> _PROBLEM REQUIREMENTS_: Reproduce the data below line for line with no changes, leaving out the pictures.

> _EXERCISE DATA_:
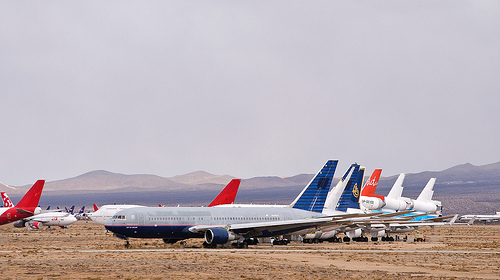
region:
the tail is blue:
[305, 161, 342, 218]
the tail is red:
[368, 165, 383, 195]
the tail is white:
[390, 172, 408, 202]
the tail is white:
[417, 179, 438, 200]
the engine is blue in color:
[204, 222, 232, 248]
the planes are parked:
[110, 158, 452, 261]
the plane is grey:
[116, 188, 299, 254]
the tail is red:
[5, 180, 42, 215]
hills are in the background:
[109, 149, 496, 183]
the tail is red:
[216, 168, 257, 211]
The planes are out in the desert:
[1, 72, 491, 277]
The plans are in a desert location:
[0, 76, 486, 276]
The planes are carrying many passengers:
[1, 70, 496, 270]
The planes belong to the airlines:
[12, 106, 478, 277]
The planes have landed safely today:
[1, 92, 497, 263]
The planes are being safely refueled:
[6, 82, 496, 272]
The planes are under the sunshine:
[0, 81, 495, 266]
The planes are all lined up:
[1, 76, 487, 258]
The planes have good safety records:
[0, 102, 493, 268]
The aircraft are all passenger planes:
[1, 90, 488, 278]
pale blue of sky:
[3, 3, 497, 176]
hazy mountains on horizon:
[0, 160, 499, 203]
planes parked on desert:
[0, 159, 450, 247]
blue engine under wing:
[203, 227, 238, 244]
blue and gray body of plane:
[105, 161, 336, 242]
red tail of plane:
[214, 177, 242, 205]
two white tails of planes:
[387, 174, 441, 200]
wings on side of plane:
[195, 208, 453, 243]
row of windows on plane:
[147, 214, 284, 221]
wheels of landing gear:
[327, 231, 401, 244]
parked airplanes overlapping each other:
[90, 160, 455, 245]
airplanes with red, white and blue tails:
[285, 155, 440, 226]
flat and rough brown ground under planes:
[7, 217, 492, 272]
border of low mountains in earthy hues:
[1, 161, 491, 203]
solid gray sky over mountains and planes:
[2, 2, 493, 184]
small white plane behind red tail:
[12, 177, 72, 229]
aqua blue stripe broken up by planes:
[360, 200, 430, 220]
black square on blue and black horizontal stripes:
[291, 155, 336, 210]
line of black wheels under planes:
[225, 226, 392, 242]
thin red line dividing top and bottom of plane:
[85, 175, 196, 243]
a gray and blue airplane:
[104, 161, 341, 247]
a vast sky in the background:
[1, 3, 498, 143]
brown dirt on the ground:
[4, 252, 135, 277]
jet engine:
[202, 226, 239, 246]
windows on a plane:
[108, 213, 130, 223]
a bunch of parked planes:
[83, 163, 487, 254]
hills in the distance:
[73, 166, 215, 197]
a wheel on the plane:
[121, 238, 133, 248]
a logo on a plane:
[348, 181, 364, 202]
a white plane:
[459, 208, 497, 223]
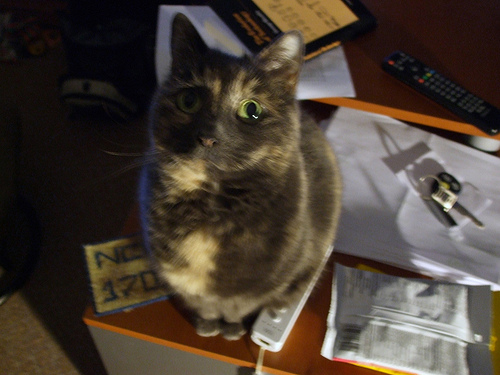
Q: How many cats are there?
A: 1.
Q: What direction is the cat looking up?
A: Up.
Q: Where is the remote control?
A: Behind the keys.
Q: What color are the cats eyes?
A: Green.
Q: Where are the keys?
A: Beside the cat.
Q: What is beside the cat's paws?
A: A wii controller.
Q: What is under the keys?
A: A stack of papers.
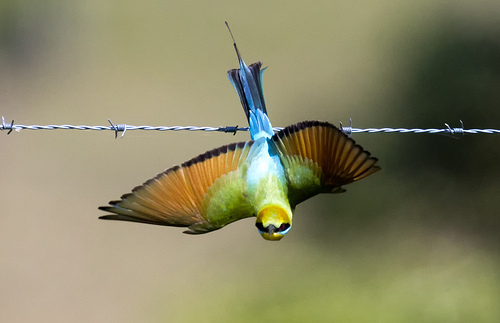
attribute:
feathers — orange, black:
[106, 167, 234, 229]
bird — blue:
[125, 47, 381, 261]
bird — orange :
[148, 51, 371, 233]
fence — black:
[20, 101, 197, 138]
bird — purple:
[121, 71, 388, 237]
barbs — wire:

> _SOLVED PROBLEM_:
region:
the tail is blue:
[305, 161, 342, 218]
the tail is red:
[368, 165, 383, 195]
the tail is white:
[390, 172, 408, 202]
the tail is white:
[417, 179, 438, 200]
the engine is blue in color:
[204, 222, 232, 248]
the planes are parked:
[110, 158, 452, 261]
the plane is grey:
[116, 188, 299, 254]
the tail is red:
[5, 180, 42, 215]
hills are in the background:
[109, 149, 496, 183]
the tail is red:
[216, 168, 257, 211]
The planes are out in the desert:
[1, 72, 491, 277]
The plans are in a desert location:
[0, 76, 486, 276]
The planes are carrying many passengers:
[1, 70, 496, 270]
The planes belong to the airlines:
[12, 106, 478, 277]
The planes have landed safely today:
[1, 92, 497, 263]
The planes are being safely refueled:
[6, 82, 496, 272]
The planes are under the sunshine:
[0, 81, 495, 266]
The planes are all lined up:
[1, 76, 487, 258]
The planes have good safety records:
[0, 102, 493, 268]
The aircraft are all passenger planes:
[1, 90, 488, 278]
pale blue of sky:
[3, 3, 497, 176]
hazy mountains on horizon:
[0, 160, 499, 203]
planes parked on desert:
[0, 159, 450, 247]
blue engine under wing:
[203, 227, 238, 244]
blue and gray body of plane:
[105, 161, 336, 242]
red tail of plane:
[214, 177, 242, 205]
two white tails of planes:
[387, 174, 441, 200]
wings on side of plane:
[195, 208, 453, 243]
row of windows on plane:
[147, 214, 284, 221]
wheels of landing gear:
[327, 231, 401, 244]
parked airplanes overlapping each other:
[90, 160, 455, 245]
airplanes with red, white and blue tails:
[285, 155, 440, 226]
flat and rough brown ground under planes:
[7, 217, 492, 272]
border of low mountains in earthy hues:
[1, 161, 491, 203]
solid gray sky over mountains and planes:
[2, 2, 493, 184]
small white plane behind red tail:
[12, 177, 72, 229]
aqua blue stripe broken up by planes:
[360, 200, 430, 220]
black square on blue and black horizontal stripes:
[291, 155, 336, 210]
line of black wheels under planes:
[225, 226, 392, 242]
thin red line dividing top and bottom of plane:
[85, 175, 196, 243]
a gray and blue airplane:
[104, 161, 341, 247]
a vast sky in the background:
[1, 3, 498, 143]
brown dirt on the ground:
[4, 252, 135, 277]
jet engine:
[202, 226, 239, 246]
windows on a plane:
[108, 213, 130, 223]
a bunch of parked planes:
[83, 163, 487, 254]
hills in the distance:
[73, 166, 215, 197]
a wheel on the plane:
[121, 238, 133, 248]
a logo on a plane:
[348, 181, 364, 202]
a white plane:
[459, 208, 497, 223]
Q: How many cats are there?
A: 1.
Q: What direction is the cat looking up?
A: Up.
Q: Where is the remote control?
A: Behind the keys.
Q: What color are the cats eyes?
A: Green.
Q: Where are the keys?
A: Beside the cat.
Q: What is beside the cat's paws?
A: A wii controller.
Q: What is under the keys?
A: A stack of papers.
attribute:
feathers — orange, black:
[106, 167, 234, 229]
bird — blue:
[125, 47, 381, 261]
bird — orange :
[148, 51, 371, 233]
fence — black:
[20, 101, 197, 138]
bird — purple:
[121, 71, 388, 237]
barbs — wire:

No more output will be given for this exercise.